Stories About Elevators
Over on Scientific American, Krystal D’Costa has written an essay on elevators. It’s long, it’s charming, and at the end it asks, very sweetly, “What are your own elevator experiences?” Well, instead of sharing in their comments section like she asks, I’ll share one very unexciting elevator story here, which, word of warning, has no punchline at all.

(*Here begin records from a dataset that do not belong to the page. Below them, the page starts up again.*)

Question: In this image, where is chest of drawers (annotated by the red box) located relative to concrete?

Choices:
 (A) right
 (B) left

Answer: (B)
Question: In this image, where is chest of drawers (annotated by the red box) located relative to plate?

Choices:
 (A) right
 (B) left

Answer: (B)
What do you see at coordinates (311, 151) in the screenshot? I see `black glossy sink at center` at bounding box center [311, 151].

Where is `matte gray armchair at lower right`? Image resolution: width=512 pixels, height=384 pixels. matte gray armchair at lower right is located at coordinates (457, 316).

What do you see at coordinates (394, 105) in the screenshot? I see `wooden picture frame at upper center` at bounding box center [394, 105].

When I was six years old my dad took me to a Red Sox game (it’s very loosely an elevator story). It was a night game, I had never been to Fenway before, and he bought me one of those felt triangle pennants to wave. I didn’t understand anything about baseball, although when people cheered I knew good things were happening. But then also baseball games are kind of boring for children who have no idea what baseball is, so I mostly just enjoyed playing with this new thing I had — the pennant — and I pressed it into my face a lot, and wrapped it around my head. Then I started to notice a correlation between the times the crowd cheered — a good thing happening for the Red Sox — and the times I had the pennant on my face. So I was like, “Oh, I’m causing the Red Sox to win,” and I spent the rest of the game with the pennant wrapped around my head, my hands clamping it over my ears. My dad was like, “Edith, don’t you want to see the game?” and I was like, “I can’t, I’m the one making them win!” I don’t remember whether they actually won or not, but I do remember going back home after the game — my dad was living in an apartment outside Boston at the time — and riding the elevator up for what seemed like a million years, in an awesome way, because I hadn’t spent much time in elevators before, and they were so tidy and bright and buttony, etc. It seemed like the latest I’d ever been awake, so I asked my dad what time it was, and he shook his wrist out of his jacket and told me it was 11:20 p.m., and I thought yes, it was the latest I’d ever been awake, and that baseball was great, and that it was so fun to have this new apartment to visit, and that the apartment had this incredibly tall elevator I’d now get to ride regularly. Anyway. Elevator stories. That’s the ending of this one, which I realize isn’t much of an ending at all, but I’m feeling a little mushy right now. But maybe your own elevator experiences do have endings! Please feel free to share them here, or over there. Or in both places. Or nowhere. What a week!